Porém há um componente no canto dos pássaros que vai além de uma mera exibição de qualidades advindas seja da expressão de seus genes ou de sua aptidão física geral naquele momento de sua história de pássaro. Pássaros aprendem cantos específicos de seus pais, e de outros pássaros, e uma mesma espécie pode apresentar uma variabilidade grande de nichos de expressão sonora diversificada, quase como que culturas específicas.
As características herdadas através de mecanismos outros que não os genéticos são chamadas “epigenéticas”. Mulheres que passaram fome durante a gravidez na segunda guerra tiveram filhos de estatura média menor, que por sua vez também tiveram filhos de estatura menor.
Certas disposições de cores em asas de borboletas variam de acordo com as temperaturas ambientais durante a fase de pupa. A capacidade de certos roedores em abrir certas nozes é aprendida com os pais, e grupos que desenvolvem essa habilidade podem tender mais a sobreviver. Assim por diante.
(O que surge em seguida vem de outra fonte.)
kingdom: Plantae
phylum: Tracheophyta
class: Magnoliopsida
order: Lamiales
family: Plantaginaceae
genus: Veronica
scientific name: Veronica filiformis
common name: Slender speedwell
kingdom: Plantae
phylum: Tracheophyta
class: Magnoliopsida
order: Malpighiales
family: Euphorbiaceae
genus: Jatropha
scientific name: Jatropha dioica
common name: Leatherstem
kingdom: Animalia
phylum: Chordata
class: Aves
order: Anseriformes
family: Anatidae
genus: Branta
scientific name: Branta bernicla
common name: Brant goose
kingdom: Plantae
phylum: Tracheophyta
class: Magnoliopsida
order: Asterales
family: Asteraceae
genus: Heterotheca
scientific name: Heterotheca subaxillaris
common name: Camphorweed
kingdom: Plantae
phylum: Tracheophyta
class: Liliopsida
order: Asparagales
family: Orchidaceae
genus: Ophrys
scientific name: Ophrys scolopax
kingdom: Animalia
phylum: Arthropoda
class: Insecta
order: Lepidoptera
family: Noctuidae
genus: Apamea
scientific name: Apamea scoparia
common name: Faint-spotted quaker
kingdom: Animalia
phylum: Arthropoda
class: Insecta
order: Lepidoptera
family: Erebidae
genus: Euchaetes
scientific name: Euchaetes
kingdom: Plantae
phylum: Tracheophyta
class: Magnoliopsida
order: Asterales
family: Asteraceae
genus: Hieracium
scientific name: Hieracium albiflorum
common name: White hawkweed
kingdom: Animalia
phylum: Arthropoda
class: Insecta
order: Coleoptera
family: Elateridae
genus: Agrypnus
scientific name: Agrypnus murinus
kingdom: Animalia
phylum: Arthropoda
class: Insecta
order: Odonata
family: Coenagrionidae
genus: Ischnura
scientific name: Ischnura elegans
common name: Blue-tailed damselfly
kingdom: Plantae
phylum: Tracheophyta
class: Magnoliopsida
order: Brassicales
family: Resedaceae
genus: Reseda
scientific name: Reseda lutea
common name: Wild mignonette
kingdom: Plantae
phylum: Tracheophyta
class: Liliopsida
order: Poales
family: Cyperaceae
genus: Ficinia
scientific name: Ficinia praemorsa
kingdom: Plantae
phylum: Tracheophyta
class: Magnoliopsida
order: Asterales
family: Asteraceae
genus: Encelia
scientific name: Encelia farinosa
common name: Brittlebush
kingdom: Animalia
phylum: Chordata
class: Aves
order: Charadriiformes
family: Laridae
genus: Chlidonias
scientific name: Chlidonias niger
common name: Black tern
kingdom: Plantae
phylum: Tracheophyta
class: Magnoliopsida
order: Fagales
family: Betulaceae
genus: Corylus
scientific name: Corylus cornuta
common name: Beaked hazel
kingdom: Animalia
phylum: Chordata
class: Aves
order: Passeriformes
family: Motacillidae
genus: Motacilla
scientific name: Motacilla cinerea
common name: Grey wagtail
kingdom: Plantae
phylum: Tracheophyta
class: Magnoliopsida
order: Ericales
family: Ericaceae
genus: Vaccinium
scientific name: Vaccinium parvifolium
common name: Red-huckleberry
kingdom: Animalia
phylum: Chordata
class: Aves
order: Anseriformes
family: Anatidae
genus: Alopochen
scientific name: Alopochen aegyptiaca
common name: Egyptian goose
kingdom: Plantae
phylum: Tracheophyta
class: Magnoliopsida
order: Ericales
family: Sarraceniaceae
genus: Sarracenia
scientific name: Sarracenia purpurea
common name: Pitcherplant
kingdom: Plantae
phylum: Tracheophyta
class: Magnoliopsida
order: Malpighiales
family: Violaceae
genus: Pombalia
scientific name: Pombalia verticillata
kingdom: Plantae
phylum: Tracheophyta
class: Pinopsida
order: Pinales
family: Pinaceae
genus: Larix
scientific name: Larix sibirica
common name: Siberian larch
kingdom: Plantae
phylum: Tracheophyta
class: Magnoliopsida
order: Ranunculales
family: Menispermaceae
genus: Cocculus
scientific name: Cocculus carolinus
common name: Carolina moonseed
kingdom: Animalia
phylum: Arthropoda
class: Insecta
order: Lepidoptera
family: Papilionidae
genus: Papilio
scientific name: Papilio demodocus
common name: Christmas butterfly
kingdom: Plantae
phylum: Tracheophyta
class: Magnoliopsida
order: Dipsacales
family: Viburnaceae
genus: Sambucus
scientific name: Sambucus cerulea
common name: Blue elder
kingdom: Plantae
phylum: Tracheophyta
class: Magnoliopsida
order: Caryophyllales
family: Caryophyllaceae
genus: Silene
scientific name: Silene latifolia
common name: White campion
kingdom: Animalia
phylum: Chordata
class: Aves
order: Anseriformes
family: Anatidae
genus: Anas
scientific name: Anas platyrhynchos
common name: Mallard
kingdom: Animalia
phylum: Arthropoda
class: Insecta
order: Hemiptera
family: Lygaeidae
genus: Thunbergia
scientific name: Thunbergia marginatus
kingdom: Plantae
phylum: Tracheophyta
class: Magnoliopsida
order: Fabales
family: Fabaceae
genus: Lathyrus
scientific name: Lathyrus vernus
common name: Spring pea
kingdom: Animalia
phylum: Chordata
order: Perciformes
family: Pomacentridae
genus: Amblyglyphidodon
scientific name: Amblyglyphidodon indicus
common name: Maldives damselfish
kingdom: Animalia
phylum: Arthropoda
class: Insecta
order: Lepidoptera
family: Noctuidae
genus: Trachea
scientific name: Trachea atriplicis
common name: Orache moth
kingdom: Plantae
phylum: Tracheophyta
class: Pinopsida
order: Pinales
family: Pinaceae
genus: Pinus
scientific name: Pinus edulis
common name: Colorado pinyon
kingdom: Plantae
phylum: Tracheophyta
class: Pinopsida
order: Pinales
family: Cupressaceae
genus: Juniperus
É hoje bem que reconhecido que certas coisas são herdadas ou adquiridas por fora, na cultura, e algumas destas coisas efetuam pressões fisiológicas (e outras) que podem ter função adaptativa, e assim afetar a seleção natural.
Podemos extrapolar, por exemplo, que as características fonéticas de uma língua se adaptem às estruturas cranianas e ao aparelho vocal de uma determinada etnia, da mesma forma que essa etnia, ao longo de muitas gerações, pode apresentar uma pressão adaptativa no sentido de que os indivíduos que melhor e mais claramente se expressam, naquela cultura e naquele conjunto de fonemas, sejam mais bem sucedidos (reprodutivamente, por exemplo) e que assim acabe ocorrendo uma seleção natural dessas qualidades.
Isso pode ser muito interessante por si só. Porém, o que parece mais crucial é que, quando examinamos os mecanismos que aparentemente produzem tudo que somos e o que importa ao nosso redor, no mais das vezes nos deixamos levar por uma interpretação emocional com relação aos processos naturais. Podemos ter superado explicações sobrenaturais, mas ainda não abandonamos a conexão emocional e um tanto irracional que temos com o que examinamos.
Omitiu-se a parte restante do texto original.